Working Papers

"The Impact of Equity Crowdfunding on Frictions in Startup Finance" (Job Market Paper)

It is well known that firms led by females and those located in areas lacking developed financial markets struggle to obtain capital investment. Equity crowdfunding, the process of financing a business with investment from a group of individuals over the internet, offers a solution to this problem by increasing firm access to investors. This fundraising process is not permitted in most parts of the world, but was recently legalized in the United States through the 2012 JOBS Act. In this study, I evaluate the effects of the legalization of accredited equity crowdfunding on startup financing in the United States. Using a novel dataset of startups and financing sources, I find that the entry of accredited equity crowdfunding mitigated the negative effects of limited local capital and decreased the gender gap in entrepreneurial finance. I estimate that the gender gap in total funding to firms decreased by 20 percentage points after equity crowdfunding was legalized, cutting the gap between total funding to male entrepreneurs and total funding to female entrepreneurs in half. 

[Please email for current version]

Link to an interview I did with the AEA about the project

"Estimating the Impact of Local Conditions during the Great Depression and Later in Life Investment Decisions"

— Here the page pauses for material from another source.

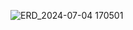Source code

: 
![ERD_2024-07-04 170501](https://github.com/Griotold/concert-ticketing/assets/101307758/410a0bcc-c9ba-4459-8894-8ae53ad0ca49)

In this paper, I evaluate the influence of economic conditions in childhood on investment decisions in adulthood.  Using state-level income data matched with household investment data from the Panel Study of Income Dyanmics Wealth Supplement, I estimate fixed-effects linear regression models that exploit income variation across states and within birth-year cohorts.  This enables me to isolate the influence of childhood economic conditions on decision-making from confounding factors that are collinear with birth cohort.  I find that higher levels of state income during late childhood (12-17) increase stock investment in adulthood and decrease investment in savings accounts.  The effect of state income during childhood on adult investment is larger in magnitude for those who were born during the interwar period (1919-1940). The results suggest that past dynamics in sub-national economic conditions may have a significant influence on regional, within birth-cohort differences in investment and wealth accumulation.

[Working paper]

"Returns to Entrepreneurial Experience over the Business Cycle" 

When economic conditions are poor, entrepreneurs may rely more on previous experiences to survive. This article uses geographic variation in the timing and magnitude of the Great Recession to identify whether the value of previous entrepreneurial experience in firm survival varies over the business cycle. Using a panel dataset of U.S. firms between 2004 and 2011, I show that the survival gap between serial and first-time entrepreneurs grows as economic conditions decline.  Serial entrepreneurs perform better overall and their survival advantage over first-time entrepreneurs is larger as unemployment rates increase and average personal income decreases. I find that countercyclical dynamics in the value of entrepreneurial experience are driven by differences in access to financial resources and business strategies.

[Working paper]



Research in Progress

"The Long Term Effects of Participation in the Civilian Conservation Corps"  (with Price Fishback (Arizona) and Shari Eli (Toronto))

The Great Depression was the most severe economic shock in American history and considerably transformed the lives of Americans in both the 1930s and 1940s. The United States faced an unemployment rate of 25% in the height of the Depression, which meant many were unemployed and experienced harsh living conditions.  In order to help those who were hit by the downturn, President Franklin Roosevelt proposed a `New Deal' for the American people.  The New Deal was a series of programs designed to provide relief for the poor, recovery of the economy to normal levels, and reform so that another depression would be unlikely. This project seeks to analyze the impacts of one of the New Deal employment programs, the Civilian Conservation Corps, henceforth CCC.  This study is the first to analyze long-run impacts of a large-scale unemployment relief program.  The project will address the questions: Did the CCC influence migration across the country? Did participation in the CCC improve participant's subsequent careers? Were participants able to achieve more than they would have without the CCC?